Joannie Rochette won a bronze under difficult circumstances at the Games in Vancouver, and then Cynthia Phaneuf skated to a surprise, but well deserved, fifth place in the worlds.

But Rochette took last season off and still hasn’t said if she’s ever coming back, while Phaneuf struggled mightily at the 2011 worlds, finishing 13th. That placing hurt badly, as it means Canada will only send one singles skater to the global event next year.

Also back are Myriane Samson, who was second at the nationals, Amelie Lacoste, bronze at nationals and 16th at worlds, and young Alexandra Najarro (18 years old), fourth at Nats.

It’s a slim field, but that doesn’t mean it won’t be interesting, says PJ Kwong, the long-time figure skating coach, CBC commentator and now author.

"Cynthia Phaneuf has a renewed commitment to performing rather than to scores, and that’s going to stand her in good stead," says Kwong.

Finding as many points as possible rather than putting in a good overall performance has become pervasive around the world right now, she believes.

"[Women skaters] get so focused on jumps that when they don’t have the high risk elements [working] there’s not so much to connect the program together."

Browning believes this year it’s still the Cynthia Phaneuf show.

"It’s hers to lose [in Canada]," he says. "She’s super capable on the international level, she just fell off the pace a bit last year."

Ice Dance

  • 2010-2011 season: One world medal (silver, Tessa Virtue and Scott Moir)
  • Retired: None
  • Returning: Virtue and Moir, Kaitlyn Weaver and Andrew Poje (5th at worlds), Alexandra Paul and Mitchell Islam (3rd at nationals), Kharis Ralph and Asher Hill (4th at nationals)

Now that Tessa Virtue is over the injury that kept the Olympic gold medalists out for much of last season, she and Moir will be back at the top of a deep Canadian pack.

The intrigue begins below the superb stars, starting with the splitting of Canada’s No. 2 team of Vanessa Crone and Paul Poirier, who won nationals in 2011 with Moir and Virtue out, but were a disappointing 10th at the worlds.

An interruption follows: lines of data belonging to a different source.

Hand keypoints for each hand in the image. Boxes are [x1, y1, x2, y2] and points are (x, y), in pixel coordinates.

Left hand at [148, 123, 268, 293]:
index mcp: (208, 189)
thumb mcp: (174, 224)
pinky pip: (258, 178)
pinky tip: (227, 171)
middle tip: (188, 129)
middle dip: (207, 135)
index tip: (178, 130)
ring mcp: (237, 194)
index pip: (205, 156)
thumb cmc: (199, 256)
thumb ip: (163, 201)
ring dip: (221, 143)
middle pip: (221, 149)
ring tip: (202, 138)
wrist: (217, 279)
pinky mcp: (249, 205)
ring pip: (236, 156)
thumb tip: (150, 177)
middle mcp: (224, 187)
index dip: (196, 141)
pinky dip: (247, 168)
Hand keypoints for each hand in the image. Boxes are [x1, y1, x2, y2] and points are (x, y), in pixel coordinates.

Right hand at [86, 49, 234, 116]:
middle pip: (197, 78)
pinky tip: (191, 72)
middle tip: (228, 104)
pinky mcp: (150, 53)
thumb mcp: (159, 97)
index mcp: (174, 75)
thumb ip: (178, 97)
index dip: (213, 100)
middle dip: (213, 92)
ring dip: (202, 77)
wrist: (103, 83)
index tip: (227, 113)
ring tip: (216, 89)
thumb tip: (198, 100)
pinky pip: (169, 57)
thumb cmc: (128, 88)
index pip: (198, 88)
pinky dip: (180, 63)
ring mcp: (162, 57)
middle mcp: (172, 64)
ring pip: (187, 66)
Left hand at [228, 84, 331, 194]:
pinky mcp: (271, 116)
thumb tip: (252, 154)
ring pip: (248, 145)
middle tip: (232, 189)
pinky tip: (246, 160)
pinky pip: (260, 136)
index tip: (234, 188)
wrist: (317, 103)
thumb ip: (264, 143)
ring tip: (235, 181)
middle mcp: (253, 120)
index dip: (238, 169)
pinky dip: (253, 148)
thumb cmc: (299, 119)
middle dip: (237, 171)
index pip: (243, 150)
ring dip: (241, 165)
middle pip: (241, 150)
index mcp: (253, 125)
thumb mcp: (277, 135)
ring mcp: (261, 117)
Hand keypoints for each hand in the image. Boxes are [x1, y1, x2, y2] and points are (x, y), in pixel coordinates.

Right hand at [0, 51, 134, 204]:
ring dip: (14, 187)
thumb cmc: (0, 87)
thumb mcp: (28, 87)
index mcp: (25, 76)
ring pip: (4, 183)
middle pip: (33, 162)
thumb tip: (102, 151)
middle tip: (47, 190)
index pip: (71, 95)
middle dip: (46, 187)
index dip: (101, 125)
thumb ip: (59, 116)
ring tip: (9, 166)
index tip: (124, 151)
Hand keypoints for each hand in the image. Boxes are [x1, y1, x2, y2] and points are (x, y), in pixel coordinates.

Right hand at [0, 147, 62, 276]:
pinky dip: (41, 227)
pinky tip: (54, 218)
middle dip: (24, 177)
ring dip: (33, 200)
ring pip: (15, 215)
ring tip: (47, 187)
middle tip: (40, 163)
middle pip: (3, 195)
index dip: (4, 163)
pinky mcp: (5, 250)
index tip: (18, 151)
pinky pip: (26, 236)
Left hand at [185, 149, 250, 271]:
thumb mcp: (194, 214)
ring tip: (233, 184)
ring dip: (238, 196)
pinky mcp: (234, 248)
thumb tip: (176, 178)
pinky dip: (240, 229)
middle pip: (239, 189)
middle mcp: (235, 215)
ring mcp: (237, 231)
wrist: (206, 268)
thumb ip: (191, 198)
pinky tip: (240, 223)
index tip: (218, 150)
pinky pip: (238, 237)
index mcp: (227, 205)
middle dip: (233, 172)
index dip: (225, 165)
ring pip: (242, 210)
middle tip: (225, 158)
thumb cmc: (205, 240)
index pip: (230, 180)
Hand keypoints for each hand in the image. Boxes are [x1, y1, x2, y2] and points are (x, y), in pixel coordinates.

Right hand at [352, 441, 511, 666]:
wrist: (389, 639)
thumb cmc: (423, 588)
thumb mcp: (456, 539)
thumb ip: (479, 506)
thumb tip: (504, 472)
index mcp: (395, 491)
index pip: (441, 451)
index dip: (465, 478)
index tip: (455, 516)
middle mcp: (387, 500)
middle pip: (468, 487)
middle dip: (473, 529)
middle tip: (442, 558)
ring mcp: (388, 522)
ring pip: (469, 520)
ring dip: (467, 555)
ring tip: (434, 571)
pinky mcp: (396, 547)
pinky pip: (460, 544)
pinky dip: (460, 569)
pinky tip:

Poirier is now paired with Piper Gillis, an American skating for Canada, while Crone is looking for a new partner.

Weaver and Poje, who were an excellent fifth at the worlds in Moscow, finishing fourth in the free dance, will be expected to move into the second spot as a result.

"Kaitlin and Andrew are back with a vengeance," says Kwong, who points out the team had set top-5 in the world as their pre-season goal last year, and got it.

"They are prepared to take a creative risk this year with their new free dance program – it’s about love without being gooey. And I like the fact they are not resting on what they have done before – the razzle dazzle that was Moulin Rouge."

Browning loves Paul and Islam.

"They have an elegance to them that is, may I say, Virtue and Moir-esque," he says. "I hate to make that comparison but they are similar in that they are true dancers."

Kwong also looks to Ralph and Hill for something special this year because they have "rebranded" and are much more sophisticated, she says.


  • 2010-2011 season: No world medals
  • Retired: Mylene Brodeur and John Mattatall, Bryce Davison
  • Returning: Kirsten Moore-Towers and Dylan Moscovitch (8th at worlds), Meagan Duhamel and Eric Radford (7th at worlds), Paige Lawrence and Rudi Swiegers (3rd at nationals)

Kurt Browning remembers when he was skating in the late 1980s and early 1990s, every body wanted to be at the rink for the pairs final because it was so wide open.

Those were the days of Isabelle Brasseur and Lloyd Eisler, Christine Hough and Doug Ladret,, Cindy Landry and Lyndon Johnson.

Those times are back, as there are now four teams jockeying for position in a deep field.

Kirsten Moore-Towers and Dylan Moscovitch won the nationals going away but were beaten by a place at the worlds by Meagan Duhamel and Eric Radford. Also in the mix are Paige Lawrence and Rudi Swiegers and a new pairing with a familiar old face.

Jessica Dube and Bryce Davison won three national titles and a world bronze together but a bad knee injury has sent Davison to the sidelines and into coaching. Dube has teamed with Sebastien Wolfe, who used to skate with Tara Hancherow as a junior.

"You just don’t know what’s going to happen," says Browning. "In pairs, it’s wide open, and who know how much these teams are going to improve."